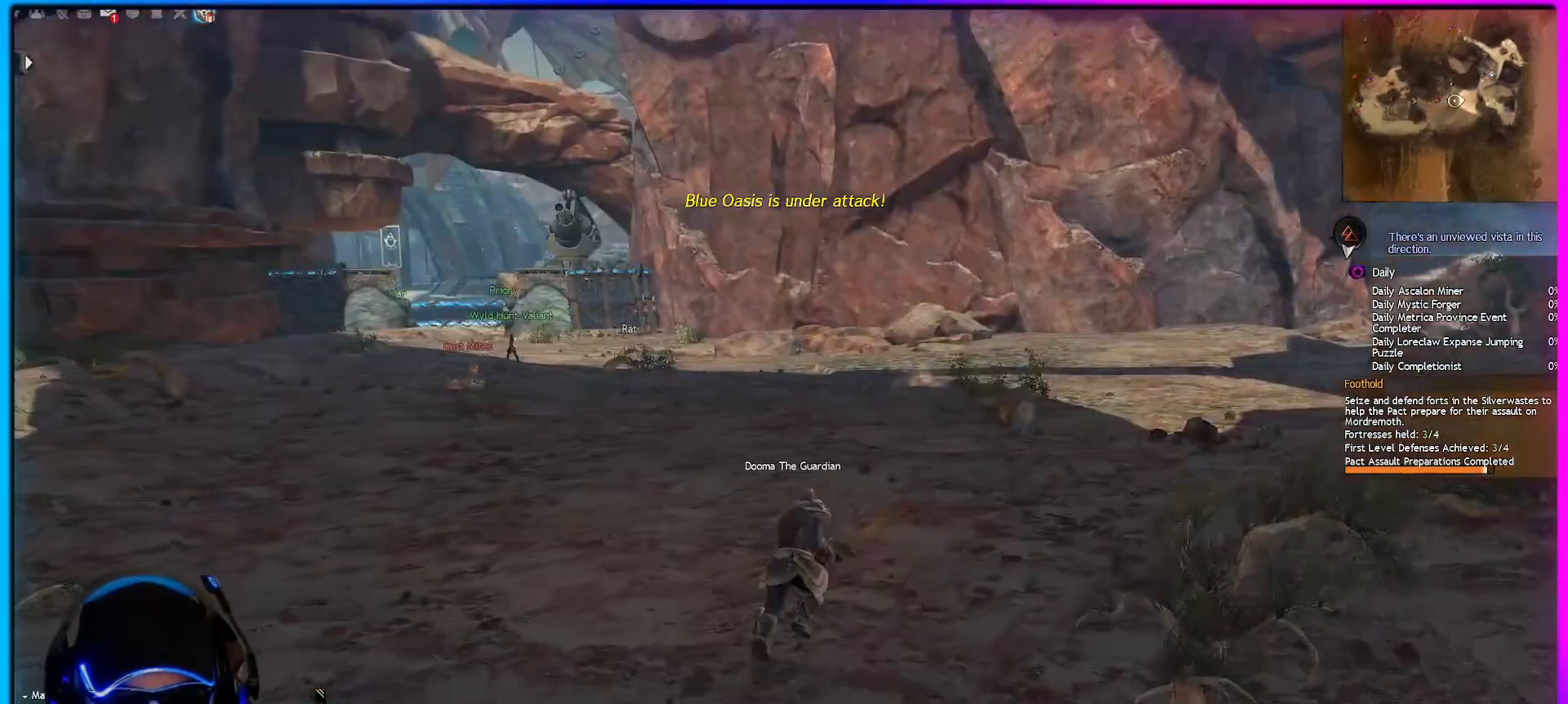
{"keys": ["shift", "w"], "mouse": [], "mouse_move": "still", "events": [[67, "a", "down"], [67, "d", "up"], [217, "mouse_right", "up"], [400, "a", "up"]]}
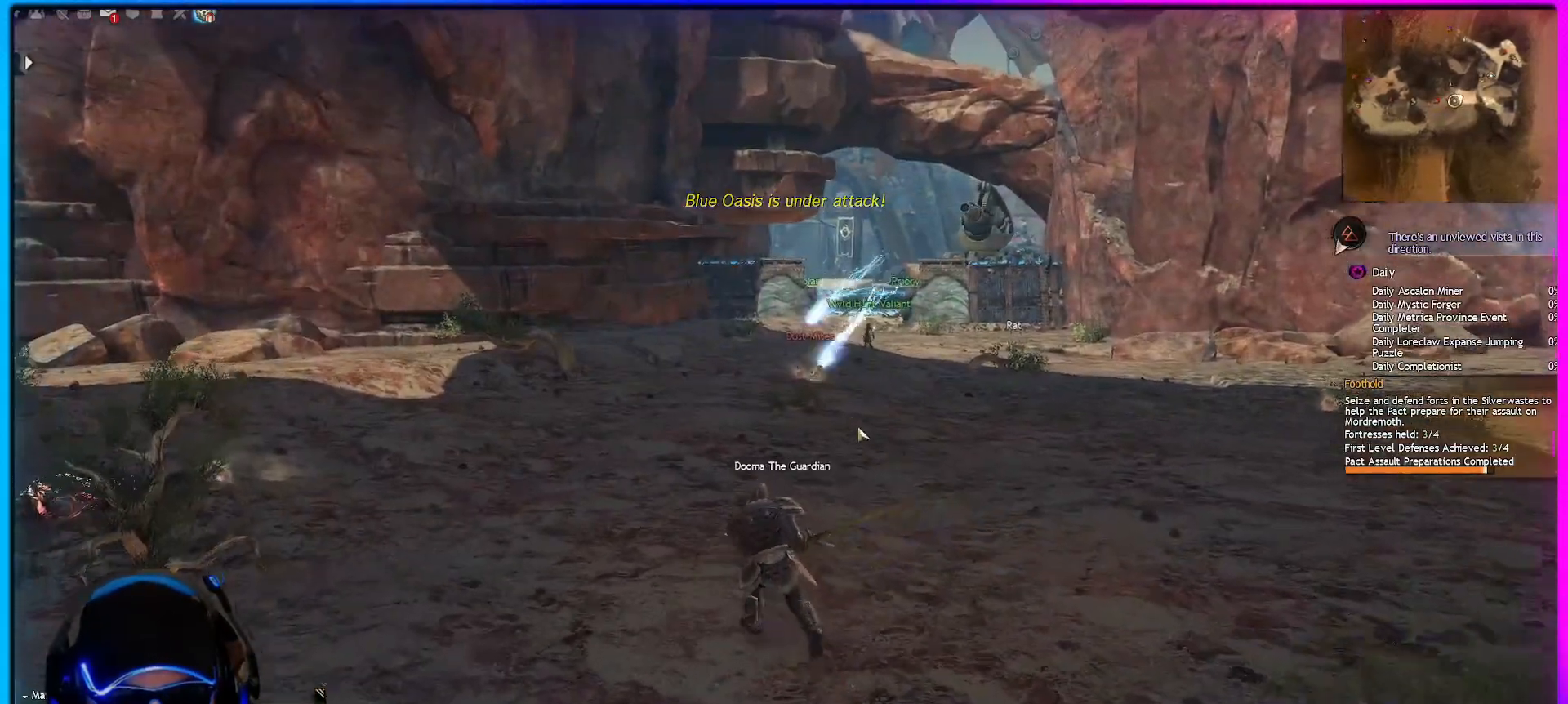
{"keys": ["shift", "w"], "mouse": [], "mouse_move": "still", "events": [[417, "mouse_left", "down"], [467, "mouse_left", "up"]]}
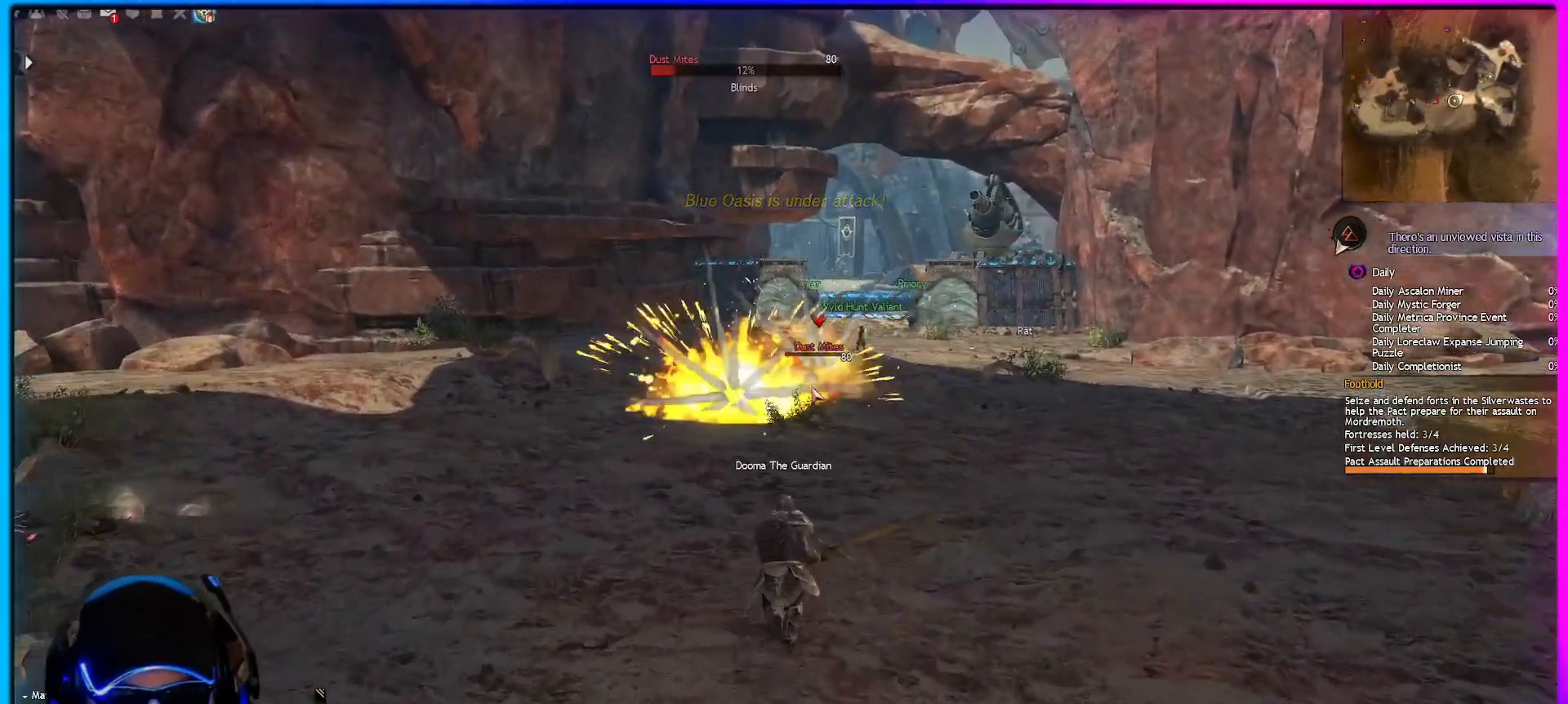
{"keys": ["shift", "w"], "mouse": ["right"], "mouse_move": "still", "events": [[200, "mouse_right", "down"]]}
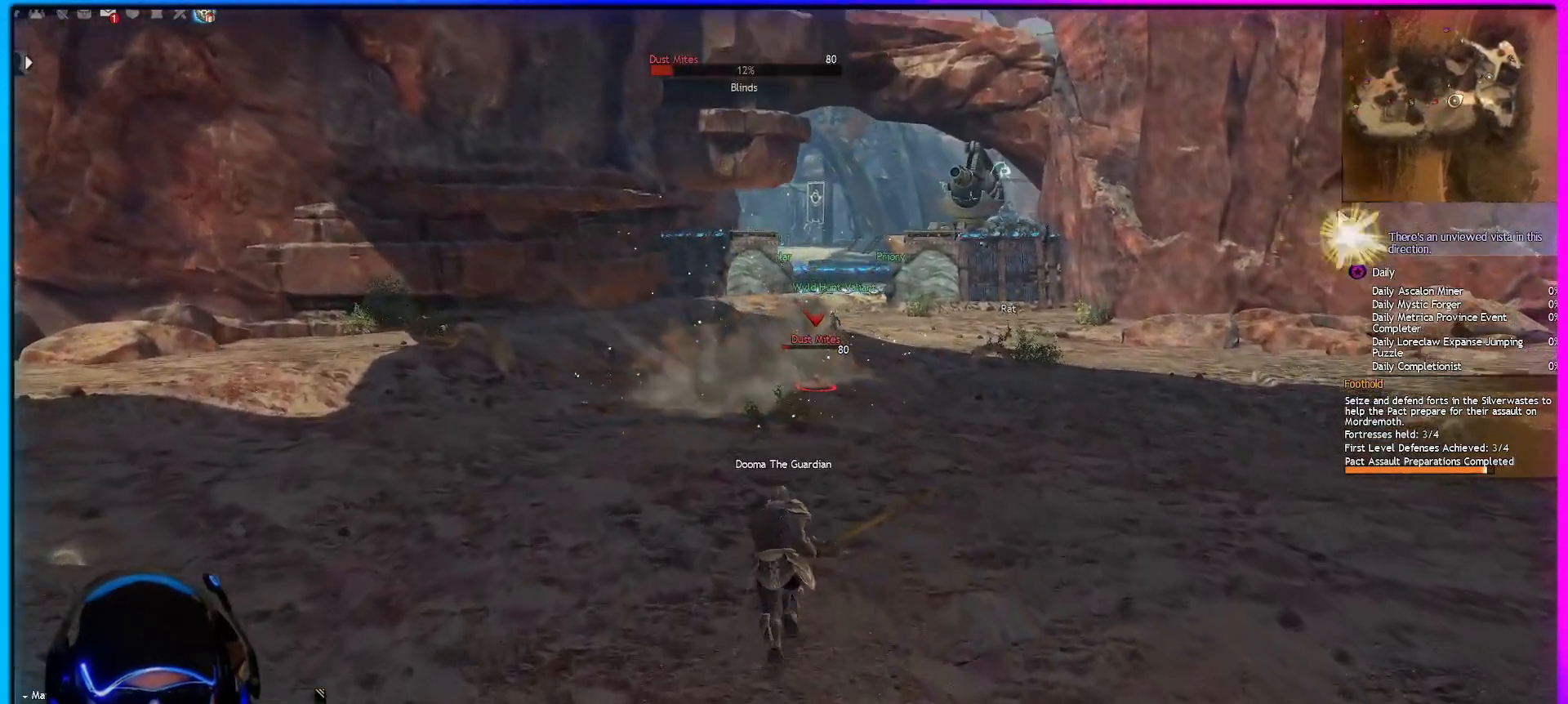
{"keys": ["shift", "w"], "mouse": ["right"], "mouse_move": "still", "events": [[67, "a", "down"], [217, "a", "up"], [300, "d", "down"], [367, "d", "up"]]}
+-------+
> PROBLEM TO WORK ON
Leaving out the pictures, output the listing above exactly as given.

> PROBLEM SOLUTION
{"keys": ["shift", "w"], "mouse": [], "mouse_move": "still", "events": [[67, "a", "down"], [67, "d", "up"], [217, "mouse_right", "up"], [400, "a", "up"]]}
{"keys": ["shift", "w"], "mouse": [], "mouse_move": "still", "events": [[417, "mouse_left", "down"], [467, "mouse_left", "up"]]}
{"keys": ["shift", "w"], "mouse": ["right"], "mouse_move": "still", "events": [[200, "mouse_right", "down"]]}
{"keys": ["shift", "w"], "mouse": ["right"], "mouse_move": "still", "events": [[67, "a", "down"], [217, "a", "up"], [300, "d", "down"], [367, "d", "up"]]}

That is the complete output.